RECORDED INFORMATION:
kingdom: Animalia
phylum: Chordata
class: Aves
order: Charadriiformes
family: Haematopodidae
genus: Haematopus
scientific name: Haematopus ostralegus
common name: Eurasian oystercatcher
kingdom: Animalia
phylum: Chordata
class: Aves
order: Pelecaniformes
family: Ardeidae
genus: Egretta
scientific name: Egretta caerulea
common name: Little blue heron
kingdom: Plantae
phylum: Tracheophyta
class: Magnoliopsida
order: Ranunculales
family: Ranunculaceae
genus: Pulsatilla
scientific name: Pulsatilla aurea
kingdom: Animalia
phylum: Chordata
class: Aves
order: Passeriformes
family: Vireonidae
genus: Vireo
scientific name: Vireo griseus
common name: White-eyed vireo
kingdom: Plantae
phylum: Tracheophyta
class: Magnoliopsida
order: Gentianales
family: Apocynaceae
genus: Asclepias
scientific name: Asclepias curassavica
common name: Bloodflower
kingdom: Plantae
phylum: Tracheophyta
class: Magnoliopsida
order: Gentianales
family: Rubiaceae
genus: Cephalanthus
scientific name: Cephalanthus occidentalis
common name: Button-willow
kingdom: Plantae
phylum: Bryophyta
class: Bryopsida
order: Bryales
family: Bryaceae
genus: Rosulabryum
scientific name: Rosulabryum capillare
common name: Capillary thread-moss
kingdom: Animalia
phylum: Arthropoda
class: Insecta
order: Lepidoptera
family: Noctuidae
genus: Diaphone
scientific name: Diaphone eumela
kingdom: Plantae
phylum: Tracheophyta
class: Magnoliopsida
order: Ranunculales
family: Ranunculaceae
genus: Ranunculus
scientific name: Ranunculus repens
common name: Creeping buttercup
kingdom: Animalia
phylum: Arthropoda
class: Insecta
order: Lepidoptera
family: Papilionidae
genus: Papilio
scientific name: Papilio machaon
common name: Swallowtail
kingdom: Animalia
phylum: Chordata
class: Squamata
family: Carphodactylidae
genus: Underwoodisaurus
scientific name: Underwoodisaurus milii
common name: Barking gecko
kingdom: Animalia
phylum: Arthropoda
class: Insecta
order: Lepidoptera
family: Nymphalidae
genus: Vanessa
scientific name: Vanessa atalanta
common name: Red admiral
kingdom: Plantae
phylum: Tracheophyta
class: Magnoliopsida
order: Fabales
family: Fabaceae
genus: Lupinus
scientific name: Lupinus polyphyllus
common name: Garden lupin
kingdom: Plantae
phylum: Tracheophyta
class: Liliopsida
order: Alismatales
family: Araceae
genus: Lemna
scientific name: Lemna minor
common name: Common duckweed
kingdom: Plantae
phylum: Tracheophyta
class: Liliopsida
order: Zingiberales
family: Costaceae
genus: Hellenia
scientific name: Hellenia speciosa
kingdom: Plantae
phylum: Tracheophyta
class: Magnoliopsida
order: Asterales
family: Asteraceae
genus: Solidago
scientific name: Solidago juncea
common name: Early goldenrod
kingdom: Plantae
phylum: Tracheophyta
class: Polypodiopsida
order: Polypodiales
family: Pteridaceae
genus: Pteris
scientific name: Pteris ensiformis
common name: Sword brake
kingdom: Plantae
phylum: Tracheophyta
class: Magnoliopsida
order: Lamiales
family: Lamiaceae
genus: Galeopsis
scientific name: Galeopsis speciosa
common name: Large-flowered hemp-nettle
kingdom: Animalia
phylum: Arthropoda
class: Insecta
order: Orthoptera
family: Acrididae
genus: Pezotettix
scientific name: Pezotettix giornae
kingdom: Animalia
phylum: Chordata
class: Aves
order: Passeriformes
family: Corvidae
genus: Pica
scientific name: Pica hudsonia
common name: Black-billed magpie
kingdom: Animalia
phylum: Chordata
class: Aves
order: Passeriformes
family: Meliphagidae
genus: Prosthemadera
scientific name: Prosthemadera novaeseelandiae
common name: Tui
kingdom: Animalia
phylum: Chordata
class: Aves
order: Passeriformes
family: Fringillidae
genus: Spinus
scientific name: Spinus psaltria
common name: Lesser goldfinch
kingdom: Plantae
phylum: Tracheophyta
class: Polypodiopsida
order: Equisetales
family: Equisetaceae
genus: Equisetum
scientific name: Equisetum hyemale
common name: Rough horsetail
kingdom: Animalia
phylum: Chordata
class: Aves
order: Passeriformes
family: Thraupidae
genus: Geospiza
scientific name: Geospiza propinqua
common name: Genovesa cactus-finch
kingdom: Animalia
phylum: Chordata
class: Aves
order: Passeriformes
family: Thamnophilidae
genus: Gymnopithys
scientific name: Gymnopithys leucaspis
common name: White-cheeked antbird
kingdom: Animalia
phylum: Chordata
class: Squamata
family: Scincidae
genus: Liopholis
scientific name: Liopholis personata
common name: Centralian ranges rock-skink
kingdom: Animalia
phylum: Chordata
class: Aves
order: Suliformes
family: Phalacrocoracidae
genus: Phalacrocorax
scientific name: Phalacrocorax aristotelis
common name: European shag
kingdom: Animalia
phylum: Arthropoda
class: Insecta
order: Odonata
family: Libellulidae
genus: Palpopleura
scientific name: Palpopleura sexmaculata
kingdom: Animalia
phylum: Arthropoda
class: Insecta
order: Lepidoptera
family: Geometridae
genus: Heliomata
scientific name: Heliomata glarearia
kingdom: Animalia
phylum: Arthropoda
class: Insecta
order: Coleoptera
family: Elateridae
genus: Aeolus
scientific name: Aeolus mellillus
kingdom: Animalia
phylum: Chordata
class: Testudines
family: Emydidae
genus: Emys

CHALLENGE: Repeat every line of the data above word for word, in the same order.

SOLUTION BELOW:
kingdom: Animalia
phylum: Chordata
class: Aves
order: Charadriiformes
family: Haematopodidae
genus: Haematopus
scientific name: Haematopus ostralegus
common name: Eurasian oystercatcher
kingdom: Animalia
phylum: Chordata
class: Aves
order: Pelecaniformes
family: Ardeidae
genus: Egretta
scientific name: Egretta caerulea
common name: Little blue heron
kingdom: Plantae
phylum: Tracheophyta
class: Magnoliopsida
order: Ranunculales
family: Ranunculaceae
genus: Pulsatilla
scientific name: Pulsatilla aurea
kingdom: Animalia
phylum: Chordata
class: Aves
order: Passeriformes
family: Vireonidae
genus: Vireo
scientific name: Vireo griseus
common name: White-eyed vireo
kingdom: Plantae
phylum: Tracheophyta
class: Magnoliopsida
order: Gentianales
family: Apocynaceae
genus: Asclepias
scientific name: Asclepias curassavica
common name: Bloodflower
kingdom: Plantae
phylum: Tracheophyta
class: Magnoliopsida
order: Gentianales
family: Rubiaceae
genus: Cephalanthus
scientific name: Cephalanthus occidentalis
common name: Button-willow
kingdom: Plantae
phylum: Bryophyta
class: Bryopsida
order: Bryales
family: Bryaceae
genus: Rosulabryum
scientific name: Rosulabryum capillare
common name: Capillary thread-moss
kingdom: Animalia
phylum: Arthropoda
class: Insecta
order: Lepidoptera
family: Noctuidae
genus: Diaphone
scientific name: Diaphone eumela
kingdom: Plantae
phylum: Tracheophyta
class: Magnoliopsida
order: Ranunculales
family: Ranunculaceae
genus: Ranunculus
scientific name: Ranunculus repens
common name: Creeping buttercup
kingdom: Animalia
phylum: Arthropoda
class: Insecta
order: Lepidoptera
family: Papilionidae
genus: Papilio
scientific name: Papilio machaon
common name: Swallowtail
kingdom: Animalia
phylum: Chordata
class: Squamata
family: Carphodactylidae
genus: Underwoodisaurus
scientific name: Underwoodisaurus milii
common name: Barking gecko
kingdom: Animalia
phylum: Arthropoda
class: Insecta
order: Lepidoptera
family: Nymphalidae
genus: Vanessa
scientific name: Vanessa atalanta
common name: Red admiral
kingdom: Plantae
phylum: Tracheophyta
class: Magnoliopsida
order: Fabales
family: Fabaceae
genus: Lupinus
scientific name: Lupinus polyphyllus
common name: Garden lupin
kingdom: Plantae
phylum: Tracheophyta
class: Liliopsida
order: Alismatales
family: Araceae
genus: Lemna
scientific name: Lemna minor
common name: Common duckweed
kingdom: Plantae
phylum: Tracheophyta
class: Liliopsida
order: Zingiberales
family: Costaceae
genus: Hellenia
scientific name: Hellenia speciosa
kingdom: Plantae
phylum: Tracheophyta
class: Magnoliopsida
order: Asterales
family: Asteraceae
genus: Solidago
scientific name: Solidago juncea
common name: Early goldenrod
kingdom: Plantae
phylum: Tracheophyta
class: Polypodiopsida
order: Polypodiales
family: Pteridaceae
genus: Pteris
scientific name: Pteris ensiformis
common name: Sword brake
kingdom: Plantae
phylum: Tracheophyta
class: Magnoliopsida
order: Lamiales
family: Lamiaceae
genus: Galeopsis
scientific name: Galeopsis speciosa
common name: Large-flowered hemp-nettle
kingdom: Animalia
phylum: Arthropoda
class: Insecta
order: Orthoptera
family: Acrididae
genus: Pezotettix
scientific name: Pezotettix giornae
kingdom: Animalia
phylum: Chordata
class: Aves
order: Passeriformes
family: Corvidae
genus: Pica
scientific name: Pica hudsonia
common name: Black-billed magpie
kingdom: Animalia
phylum: Chordata
class: Aves
order: Passeriformes
family: Meliphagidae
genus: Prosthemadera
scientific name: Prosthemadera novaeseelandiae
common name: Tui
kingdom: Animalia
phylum: Chordata
class: Aves
order: Passeriformes
family: Fringillidae
genus: Spinus
scientific name: Spinus psaltria
common name: Lesser goldfinch
kingdom: Plantae
phylum: Tracheophyta
class: Polypodiopsida
order: Equisetales
family: Equisetaceae
genus: Equisetum
scientific name: Equisetum hyemale
common name: Rough horsetail
kingdom: Animalia
phylum: Chordata
class: Aves
order: Passeriformes
family: Thraupidae
genus: Geospiza
scientific name: Geospiza propinqua
common name: Genovesa cactus-finch
kingdom: Animalia
phylum: Chordata
class: Aves
order: Passeriformes
family: Thamnophilidae
genus: Gymnopithys
scientific name: Gymnopithys leucaspis
common name: White-cheeked antbird
kingdom: Animalia
phylum: Chordata
class: Squamata
family: Scincidae
genus: Liopholis
scientific name: Liopholis personata
common name: Centralian ranges rock-skink
kingdom: Animalia
phylum: Chordata
class: Aves
order: Suliformes
family: Phalacrocoracidae
genus: Phalacrocorax
scientific name: Phalacrocorax aristotelis
common name: European shag
kingdom: Animalia
phylum: Arthropoda
class: Insecta
order: Odonata
family: Libellulidae
genus: Palpopleura
scientific name: Palpopleura sexmaculata
kingdom: Animalia
phylum: Arthropoda
class: Insecta
order: Lepidoptera
family: Geometridae
genus: Heliomata
scientific name: Heliomata glarearia
kingdom: Animalia
phylum: Arthropoda
class: Insecta
order: Coleoptera
family: Elateridae
genus: Aeolus
scientific name: Aeolus mellillus
kingdom: Animalia
phylum: Chordata
class: Testudines
family: Emydidae
genus: Emys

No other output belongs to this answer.